- Born: Maria Rosalina Madroñal Abejo July 13, 1922 Tagoloan, Misamis Oriental, Northern Mindanao, Philippines
- Died: June 5, 1991 (aged 68) Fremont, California, U.S.
- Education: Philippine Women's University; Eastman School of Music; The Catholic University of America;

= Rosalina Abejo =

Filipina composer and conductor

Sister Maria Rosalina Madroñal Abejo, RVM (July 13, 1922 – June 5, 1991) was a Filipino composer, pianist and conductor.

==Life and career==
Rosalina Abejo was born in Tagoloan in Misamis Oriental in the Philippines, and died in Fremont, California. She is the first Filipina composer and conductor, and a nun of the Congregation of the Religious of the Virgin Mary. Her aunt, the late Sister Maria Rosario Madroñal, RVM was her first music teacher.

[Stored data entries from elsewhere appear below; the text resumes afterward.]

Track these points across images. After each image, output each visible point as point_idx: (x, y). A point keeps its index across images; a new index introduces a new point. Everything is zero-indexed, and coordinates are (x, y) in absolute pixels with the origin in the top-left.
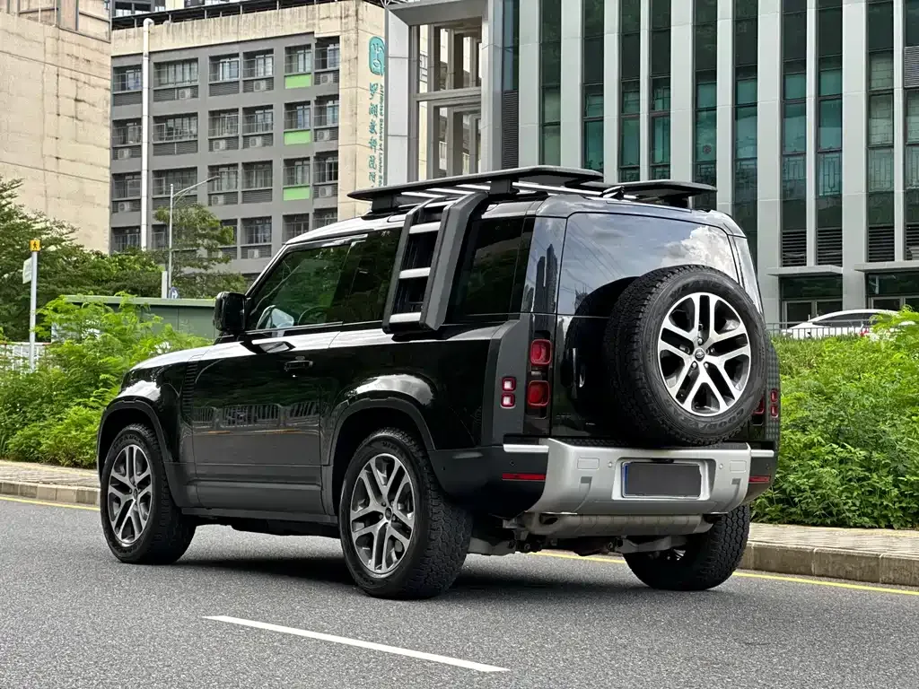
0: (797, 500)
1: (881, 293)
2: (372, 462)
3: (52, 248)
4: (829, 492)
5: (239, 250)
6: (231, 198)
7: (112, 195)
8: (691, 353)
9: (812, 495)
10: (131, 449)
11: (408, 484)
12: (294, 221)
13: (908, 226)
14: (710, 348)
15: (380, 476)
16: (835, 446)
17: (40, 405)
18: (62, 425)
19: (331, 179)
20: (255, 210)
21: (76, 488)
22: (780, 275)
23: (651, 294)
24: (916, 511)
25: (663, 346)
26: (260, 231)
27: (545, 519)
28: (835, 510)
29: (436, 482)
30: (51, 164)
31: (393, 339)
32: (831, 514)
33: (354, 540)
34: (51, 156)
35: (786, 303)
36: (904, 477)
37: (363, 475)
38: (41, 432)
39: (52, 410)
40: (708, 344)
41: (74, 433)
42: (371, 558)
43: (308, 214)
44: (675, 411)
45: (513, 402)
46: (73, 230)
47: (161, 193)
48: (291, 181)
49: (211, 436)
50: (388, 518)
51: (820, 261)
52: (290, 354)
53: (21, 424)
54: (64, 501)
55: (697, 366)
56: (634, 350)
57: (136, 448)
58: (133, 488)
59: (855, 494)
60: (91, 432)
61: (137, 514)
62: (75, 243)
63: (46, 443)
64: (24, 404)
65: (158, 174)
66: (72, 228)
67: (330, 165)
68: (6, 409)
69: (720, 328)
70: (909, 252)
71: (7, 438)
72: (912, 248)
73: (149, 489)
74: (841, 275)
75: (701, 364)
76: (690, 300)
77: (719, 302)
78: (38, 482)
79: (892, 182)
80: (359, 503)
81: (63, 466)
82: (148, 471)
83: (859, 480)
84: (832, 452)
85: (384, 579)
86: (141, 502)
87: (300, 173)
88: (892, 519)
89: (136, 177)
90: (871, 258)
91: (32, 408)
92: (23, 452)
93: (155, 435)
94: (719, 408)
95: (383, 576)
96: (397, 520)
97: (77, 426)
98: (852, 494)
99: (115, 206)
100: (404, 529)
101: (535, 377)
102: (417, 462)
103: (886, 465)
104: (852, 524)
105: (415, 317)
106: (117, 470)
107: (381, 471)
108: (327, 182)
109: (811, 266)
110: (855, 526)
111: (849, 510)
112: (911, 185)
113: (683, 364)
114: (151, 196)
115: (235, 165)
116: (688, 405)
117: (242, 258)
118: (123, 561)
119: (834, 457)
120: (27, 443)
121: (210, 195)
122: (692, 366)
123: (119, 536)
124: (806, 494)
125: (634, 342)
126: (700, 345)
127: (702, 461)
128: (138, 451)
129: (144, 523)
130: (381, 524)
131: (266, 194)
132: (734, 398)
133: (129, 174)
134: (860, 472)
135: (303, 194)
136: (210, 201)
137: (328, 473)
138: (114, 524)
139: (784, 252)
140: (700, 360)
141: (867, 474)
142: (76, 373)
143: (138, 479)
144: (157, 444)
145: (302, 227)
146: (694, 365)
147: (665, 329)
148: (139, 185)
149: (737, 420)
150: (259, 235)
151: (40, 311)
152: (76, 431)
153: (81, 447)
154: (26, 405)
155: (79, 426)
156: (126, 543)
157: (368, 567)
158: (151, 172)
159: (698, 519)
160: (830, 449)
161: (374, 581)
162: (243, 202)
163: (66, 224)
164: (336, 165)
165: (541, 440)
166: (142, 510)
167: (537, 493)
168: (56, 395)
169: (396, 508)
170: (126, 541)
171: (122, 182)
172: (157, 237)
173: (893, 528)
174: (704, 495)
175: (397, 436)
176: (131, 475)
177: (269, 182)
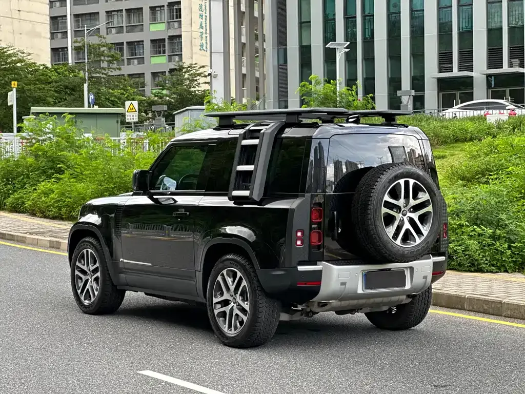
0: (454, 257)
1: (495, 87)
2: (225, 272)
3: (19, 65)
4: (473, 253)
5: (126, 61)
6: (119, 29)
7: (51, 30)
8: (400, 212)
9: (463, 255)
10: (87, 251)
11: (245, 286)
12: (156, 43)
13: (510, 48)
14: (410, 209)
15: (229, 280)
16: (475, 227)
17: (23, 179)
18: (36, 193)
19: (177, 18)
20: (134, 37)
21: (49, 239)
22: (437, 78)
23: (377, 182)
24: (521, 262)
25: (384, 210)
26: (137, 49)
27: (321, 305)
28: (476, 263)
29: (260, 286)
30: (16, 15)
31: (234, 203)
32: (473, 265)
33: (216, 314)
34: (15, 10)
35: (441, 94)
36: (514, 244)
37: (219, 278)
38: (25, 196)
39: (30, 183)
40: (409, 207)
41: (43, 199)
42: (225, 324)
43: (164, 39)
44: (392, 246)
45: (302, 243)
46: (29, 54)
47: (79, 28)
48: (154, 19)
49: (128, 237)
50: (234, 303)
51: (460, 69)
52: (175, 207)
53: (12, 191)
54: (42, 247)
55: (403, 219)
56: (369, 214)
57: (90, 251)
58: (89, 272)
59: (487, 254)
60: (53, 199)
61: (92, 287)
62: (32, 61)
63: (28, 204)
64: (13, 179)
65: (76, 16)
66: (29, 53)
67: (177, 9)
68: (4, 182)
69: (415, 197)
70: (511, 62)
71: (5, 199)
72: (512, 60)
73: (98, 274)
74: (473, 77)
75: (405, 218)
76: (399, 183)
77: (415, 183)
78: (26, 233)
79: (501, 22)
80: (218, 294)
81: (38, 217)
82: (97, 265)
83: (489, 245)
84: (474, 230)
85: (232, 337)
86: (94, 281)
87: (159, 15)
88: (508, 268)
89: (64, 18)
90: (489, 67)
91: (18, 181)
92: (14, 207)
93: (100, 244)
94: (415, 242)
95: (232, 335)
96: (239, 305)
97: (45, 194)
98: (485, 254)
99: (52, 36)
100: (243, 310)
101: (314, 229)
102: (250, 275)
103: (504, 237)
104: (485, 271)
105: (246, 193)
106: (80, 262)
107: (230, 278)
108: (175, 20)
109: (456, 72)
110: (487, 272)
111: (484, 263)
112: (512, 24)
113: (396, 220)
114: (73, 29)
115: (121, 11)
116: (398, 242)
117: (128, 65)
118: (85, 313)
119: (475, 233)
120: (16, 202)
121: (107, 28)
122: (400, 219)
123: (82, 298)
124: (460, 255)
125: (368, 209)
126: (404, 207)
127: (406, 268)
128: (91, 252)
129: (96, 293)
130: (230, 306)
131: (140, 27)
132: (423, 235)
133: (60, 17)
134: (490, 241)
135: (161, 27)
136: (107, 32)
137: (199, 276)
138: (79, 291)
139: (440, 64)
140: (405, 215)
141: (494, 242)
142: (43, 162)
143: (92, 268)
144: (102, 249)
145: (162, 46)
146: (402, 218)
147: (385, 201)
148: (66, 23)
149: (426, 247)
150: (137, 52)
151: (19, 125)
152: (45, 197)
153: (48, 207)
154: (15, 180)
155: (46, 194)
156: (87, 302)
157: (224, 329)
158: (72, 16)
159: (404, 297)
160: (472, 229)
161: (227, 338)
162: (127, 32)
163: (25, 52)
164: (180, 9)
165: (318, 263)
166: (95, 285)
167: (316, 291)
168: (32, 175)
169: (239, 299)
170: (87, 301)
171: (56, 21)
172: (78, 53)
173: (507, 272)
174: (408, 286)
175: (239, 259)
176: (88, 265)
177: (141, 20)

She studied composition at the Philippine Women's University, and in 1977, she moved to the United States, where she studied at Eastman School of Music and The Catholic University of America. She was the first nun to direct and conduct symphony orchestras, by permission of Pope John XXIII. She taught composition and music theory at the University of Kansas and St Pius Seminary in Kentucky. Before this, she travelled extensively in order to fundraise for and attend international music conferences. In 1972, Abejo wrote Overture 1081, when martial law was declared by Ferdinand Marcos in the Philippines through Proclamation No. 1081. Abejo has received a number of honours, including the Republic Culture Heritage Award (1967), Philippines' Independence Day Award (1973), and being elected President of the Philippine Foundation of Performing Arts in America in 1980. She is interred at Irvington Memorial Cemetery, Fremont, California.

==Compositions==
In her lifetime, Rosalina Abejo composed over 400 works.

=== Orchestra ===

- Beatriz Symphony
- Gregoria Symphony (1950)
- Pioneer Symphony (1954)
- Thanatopsis Symphony (1956)
- Aeolian Piano Concerto (1956)
- Golden Foundation Piano Concerto (1959–1960)
- Guerilla Symphony (1971)
- The Trilogy of Man Symphony (1971)
- Dalawang Pusong Dakila Symphony (1975)
- Brotherhood Symphony, 1986,
- Jubilee Symphony, 1984,
- Symphony of Psalms, 1988,
- Symphony of Life, 1988,
- Symphony of Fortitude and Sudden Spring, 1989.